• [Task objective] Your answer must be the records below, printed exactly.

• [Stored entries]
==*==

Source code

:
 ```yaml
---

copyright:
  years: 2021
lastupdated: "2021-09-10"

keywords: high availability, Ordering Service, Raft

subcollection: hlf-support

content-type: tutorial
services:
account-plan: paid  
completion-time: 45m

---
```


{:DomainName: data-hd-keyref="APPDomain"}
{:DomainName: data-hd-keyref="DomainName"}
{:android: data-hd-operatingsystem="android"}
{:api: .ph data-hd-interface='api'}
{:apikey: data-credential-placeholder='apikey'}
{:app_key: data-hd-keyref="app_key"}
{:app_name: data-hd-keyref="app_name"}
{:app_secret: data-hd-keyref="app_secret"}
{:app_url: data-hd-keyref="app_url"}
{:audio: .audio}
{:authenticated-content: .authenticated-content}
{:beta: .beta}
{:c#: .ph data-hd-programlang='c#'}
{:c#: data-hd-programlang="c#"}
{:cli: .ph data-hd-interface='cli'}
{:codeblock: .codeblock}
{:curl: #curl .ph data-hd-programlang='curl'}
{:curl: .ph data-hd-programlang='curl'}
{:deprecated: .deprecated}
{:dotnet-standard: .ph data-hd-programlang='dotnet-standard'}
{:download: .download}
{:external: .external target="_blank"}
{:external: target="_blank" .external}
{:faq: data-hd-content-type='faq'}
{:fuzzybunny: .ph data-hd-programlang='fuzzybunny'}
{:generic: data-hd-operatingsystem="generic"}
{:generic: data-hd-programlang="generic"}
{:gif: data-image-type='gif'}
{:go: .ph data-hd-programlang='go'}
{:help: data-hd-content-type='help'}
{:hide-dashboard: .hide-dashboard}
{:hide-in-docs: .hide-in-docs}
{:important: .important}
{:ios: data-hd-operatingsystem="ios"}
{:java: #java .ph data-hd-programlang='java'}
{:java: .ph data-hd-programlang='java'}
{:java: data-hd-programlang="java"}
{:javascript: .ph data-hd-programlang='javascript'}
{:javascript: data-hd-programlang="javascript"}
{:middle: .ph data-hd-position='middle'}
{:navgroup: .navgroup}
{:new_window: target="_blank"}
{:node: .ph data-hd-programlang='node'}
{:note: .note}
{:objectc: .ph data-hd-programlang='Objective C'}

==*==

• [Result of this exercise]
Source code

:
 ```yaml
---

copyright:
  years: 2021
lastupdated: "2021-09-10"

keywords: high availability, Ordering Service, Raft

subcollection: hlf-support

content-type: tutorial
services:
account-plan: paid  
completion-time: 45m

---
```


{:DomainName: data-hd-keyref="APPDomain"}
{:DomainName: data-hd-keyref="DomainName"}
{:android: data-hd-operatingsystem="android"}
{:api: .ph data-hd-interface='api'}
{:apikey: data-credential-placeholder='apikey'}
{:app_key: data-hd-keyref="app_key"}
{:app_name: data-hd-keyref="app_name"}
{:app_secret: data-hd-keyref="app_secret"}
{:app_url: data-hd-keyref="app_url"}
{:audio: .audio}
{:authenticated-content: .authenticated-content}
{:beta: .beta}
{:c#: .ph data-hd-programlang='c#'}
{:c#: data-hd-programlang="c#"}
{:cli: .ph data-hd-interface='cli'}
{:codeblock: .codeblock}
{:curl: #curl .ph data-hd-programlang='curl'}
{:curl: .ph data-hd-programlang='curl'}
{:deprecated: .deprecated}
{:dotnet-standard: .ph data-hd-programlang='dotnet-standard'}
{:download: .download}
{:external: .external target="_blank"}
{:external: target="_blank" .external}
{:faq: data-hd-content-type='faq'}
{:fuzzybunny: .ph data-hd-programlang='fuzzybunny'}
{:generic: data-hd-operatingsystem="generic"}
{:generic: data-hd-programlang="generic"}
{:gif: data-image-type='gif'}
{:go: .ph data-hd-programlang='go'}
{:help: data-hd-content-type='help'}
{:hide-dashboard: .hide-dashboard}
{:hide-in-docs: .hide-in-docs}
{:important: .important}
{:ios: data-hd-operatingsystem="ios"}
{:java: #java .ph data-hd-programlang='java'}
{:java: .ph data-hd-programlang='java'}
{:java: data-hd-programlang="java"}
{:javascript: .ph data-hd-programlang='javascript'}
{:javascript: data-hd-programlang="javascript"}
{:middle: .ph data-hd-position='middle'}
{:navgroup: .navgroup}
{:new_window: target="_blank"}
{:node: .ph data-hd-programlang='node'}
{:note: .note}
{:objectc: .ph data-hd-programlang='Objective C'}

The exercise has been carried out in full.